There’s even a thematic link to Star Trek, which (according to the trailer) has something to do with a young man’s sense of responsibility toward his father. So, too, does Nuri Bilge Ceylan’s Three Monkeys–although here the comparisons end. The crosscurrents of debts and evasions, guilty secrets and frustrated desires are so dense among all of Ceylan’s characters that they seem to generate an atmosphere of their own: an envelope of heavy clouds shot through with electrical discharges, hanging over an alien world where we all happen to live.

Call it Istanbul.
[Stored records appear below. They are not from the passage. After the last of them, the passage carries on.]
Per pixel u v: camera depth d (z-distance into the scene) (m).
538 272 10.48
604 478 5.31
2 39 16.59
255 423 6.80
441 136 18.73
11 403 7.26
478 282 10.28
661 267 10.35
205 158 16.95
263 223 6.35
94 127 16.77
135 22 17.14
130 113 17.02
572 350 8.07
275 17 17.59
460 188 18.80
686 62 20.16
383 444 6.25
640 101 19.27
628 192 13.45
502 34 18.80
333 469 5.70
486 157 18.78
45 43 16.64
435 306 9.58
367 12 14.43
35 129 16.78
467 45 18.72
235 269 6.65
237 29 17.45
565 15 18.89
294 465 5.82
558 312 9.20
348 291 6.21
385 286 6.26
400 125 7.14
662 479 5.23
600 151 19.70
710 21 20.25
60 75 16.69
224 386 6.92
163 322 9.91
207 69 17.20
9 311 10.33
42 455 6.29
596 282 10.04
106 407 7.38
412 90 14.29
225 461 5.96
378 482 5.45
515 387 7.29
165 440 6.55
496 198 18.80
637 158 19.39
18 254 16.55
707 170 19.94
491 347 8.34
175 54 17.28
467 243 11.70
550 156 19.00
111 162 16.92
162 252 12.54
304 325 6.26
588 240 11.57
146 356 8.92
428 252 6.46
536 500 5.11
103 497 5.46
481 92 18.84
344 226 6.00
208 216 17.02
On the outskirts, overlooking the railroad tracks and a sea busy with freighters, stands the stalk of an isolated old apartment building, about five stories tall and one room deep. Here, edging past one another, live a handsome middle-aged woman named Hacer (Hatice Aslan), her layabout late-adolescent son, Ismail (Ahmet Rifat Sungar), and her thick-bodied, gravely mustached husband, Eyüp (Yavuz Bingöl), who works as a driver for a political figure. The family can go up to the roof to watch storms gather or maybe contemplate jumping. They can eat lunch at a table jammed against the window and ignore the framed view of the sea, which resembles a picture postcard of a place they won’t visit, though they’re already there. They can spy on one another. (It can’t be avoided.) And they can experience the change in atmosphere, inside and out, when the husband is subtracted from this place and then returns, almost a year later, having made a sacrifice for Hacer and Ismail–or perhaps having made a sacrifice of them.
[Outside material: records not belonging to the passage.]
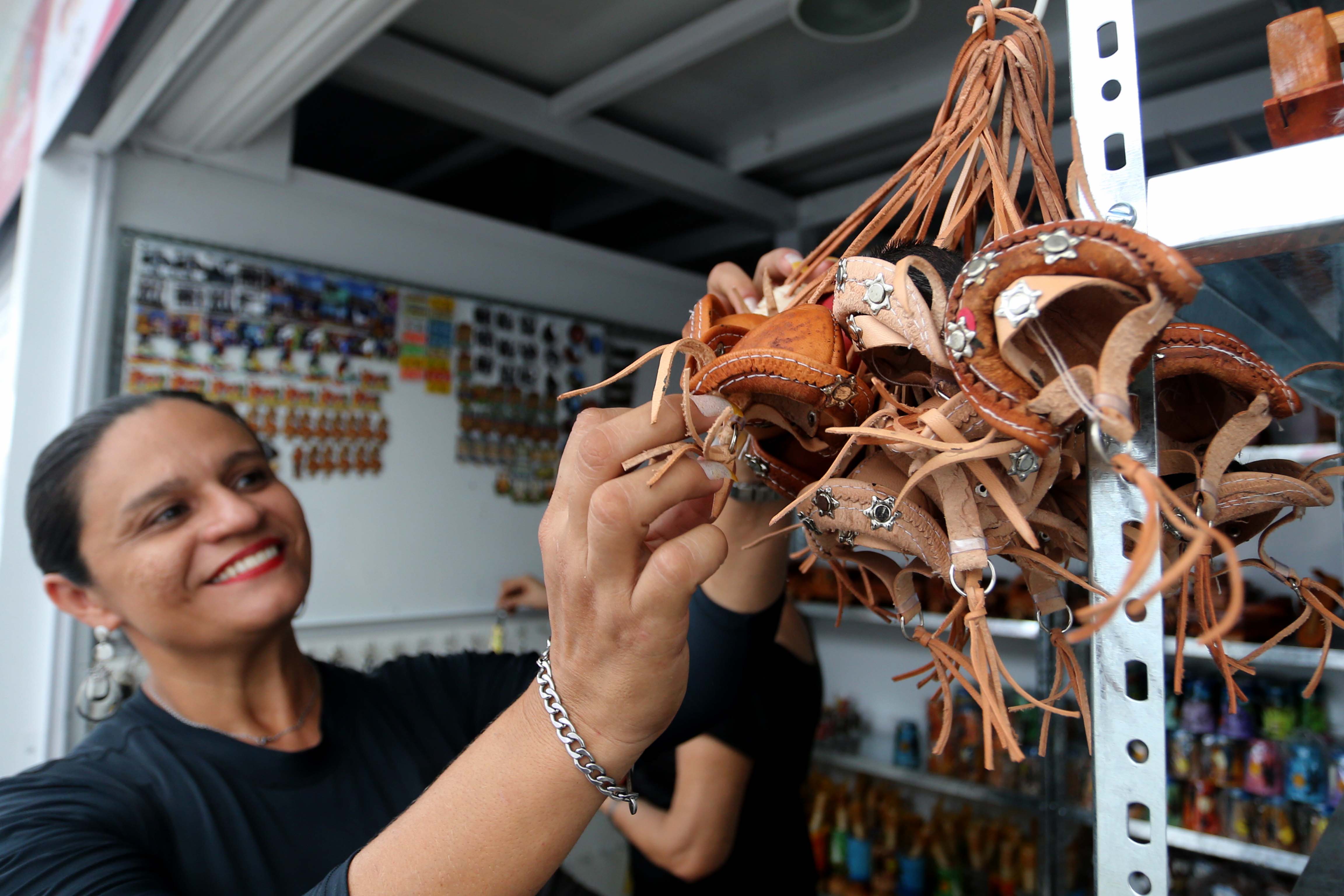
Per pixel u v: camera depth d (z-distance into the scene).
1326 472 0.43
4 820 0.71
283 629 0.98
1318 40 0.41
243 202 2.16
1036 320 0.32
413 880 0.43
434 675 1.16
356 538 2.35
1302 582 0.44
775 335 0.41
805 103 2.59
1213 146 2.35
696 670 0.90
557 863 0.44
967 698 2.54
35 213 1.82
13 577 1.77
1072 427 0.34
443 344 2.56
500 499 2.70
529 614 2.74
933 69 2.36
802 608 2.91
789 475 0.46
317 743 0.96
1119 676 0.41
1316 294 0.52
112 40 1.48
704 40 2.03
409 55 2.16
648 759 1.04
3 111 2.20
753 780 1.24
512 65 2.36
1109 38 0.42
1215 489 0.39
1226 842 1.90
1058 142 2.30
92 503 0.88
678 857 1.18
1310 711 1.92
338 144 3.09
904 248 0.43
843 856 2.71
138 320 1.96
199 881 0.78
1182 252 0.39
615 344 3.06
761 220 3.16
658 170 2.73
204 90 1.71
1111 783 0.41
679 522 0.64
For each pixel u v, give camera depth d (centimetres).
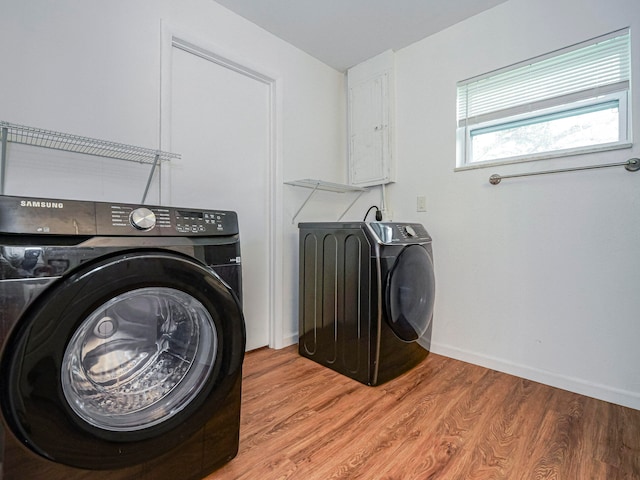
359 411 144
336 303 185
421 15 199
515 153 187
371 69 247
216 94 196
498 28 188
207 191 193
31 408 70
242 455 115
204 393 98
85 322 80
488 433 129
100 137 146
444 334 211
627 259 148
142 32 159
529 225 176
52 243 76
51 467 74
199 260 100
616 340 151
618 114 154
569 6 165
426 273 189
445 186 210
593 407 147
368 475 107
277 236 223
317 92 252
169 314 104
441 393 161
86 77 142
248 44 205
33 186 131
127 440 83
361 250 170
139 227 90
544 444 121
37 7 129
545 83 175
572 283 163
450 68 209
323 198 256
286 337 230
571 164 163
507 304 184
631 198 147
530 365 176
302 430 130
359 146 255
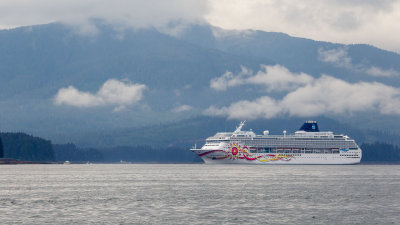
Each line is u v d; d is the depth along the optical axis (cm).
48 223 19988
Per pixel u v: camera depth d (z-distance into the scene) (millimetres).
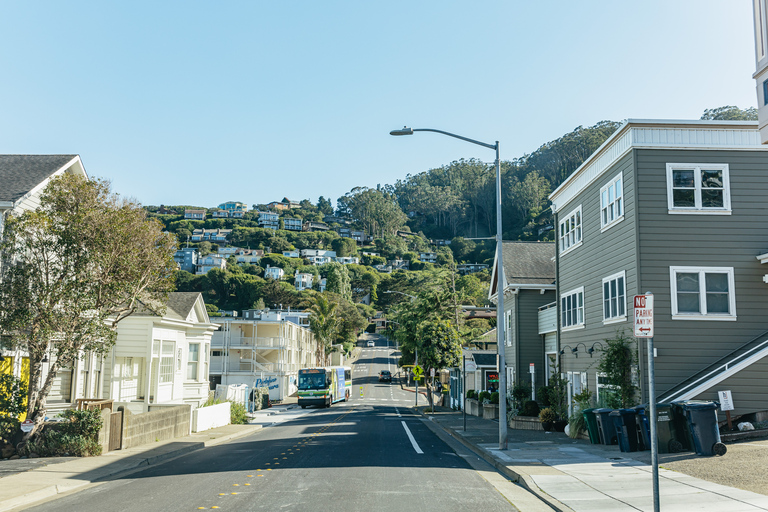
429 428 28703
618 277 22281
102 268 17875
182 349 30172
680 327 20188
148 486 12234
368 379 95875
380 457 16672
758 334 20109
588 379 25547
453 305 53500
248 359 65312
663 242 20578
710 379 18781
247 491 11359
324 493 11148
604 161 23828
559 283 30250
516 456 16656
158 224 19094
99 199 18375
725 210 20578
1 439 16594
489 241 197375
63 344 17156
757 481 11617
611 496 10984
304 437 22812
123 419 18141
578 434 22562
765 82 12797
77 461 15523
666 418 15844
Eyüp has accepted a bargain that was offered, or demanded, by his boss Servet (Ercan Kesal), who at the start of Three Monkeys has killed a man in a hit-and-run accident and thinks that with the elections coming up, it’s not an auspicious moment to turn himself in. If Eyüp will take the blame for him, Servet will continue to pay his salary and then will provide a large cash bonus upon his release from jail. An outrageous proposition, semi-feudal in tone, made by a man who has the head of Mussolini and the bluster to match; and Eyüp, who’s been roused from his bed before dawn, scarcely hesitates before nodding his creased and weary face.

It’s as if he’d given in beforehand. Over the next months, in his absence, Eyüp’s wife and son will struggle not to be such pushovers.

But as Ceylan knows, the decisive acts in our lives are often the ones we don’t carry out: the brushoff that Hacer doesn’t give Servet, the insistent cellphone call that she doesn’t answer, the prison visit that Ismail doesn’t make, the familial violation that he doesn’t confront. To an astonishing degree, Three Monkeys is made up of such non-occurrences, which Ceylan has a freakish talent for converting into endlessly sustained moments of intense drama. The violence in his characters’ lives, though omnipresent, has always already happened or is only now about to occur. You see it on the living room floor, in drops of blood that have fallen from Ismail’s injured hand (the injury unexplained, the blood unmentioned), or on the kitchen counter, in a knife that is trembling in the breeze, literally, as if demanding to be used. And when Eyüp returns, sex too is deferred, and threatened, and made indistinguishable from the potential for murder, in a breathtakingly protracted scene that keeps two characters on top of each other, and the camera on top of the actors, and you on top of the customer in the row ahead.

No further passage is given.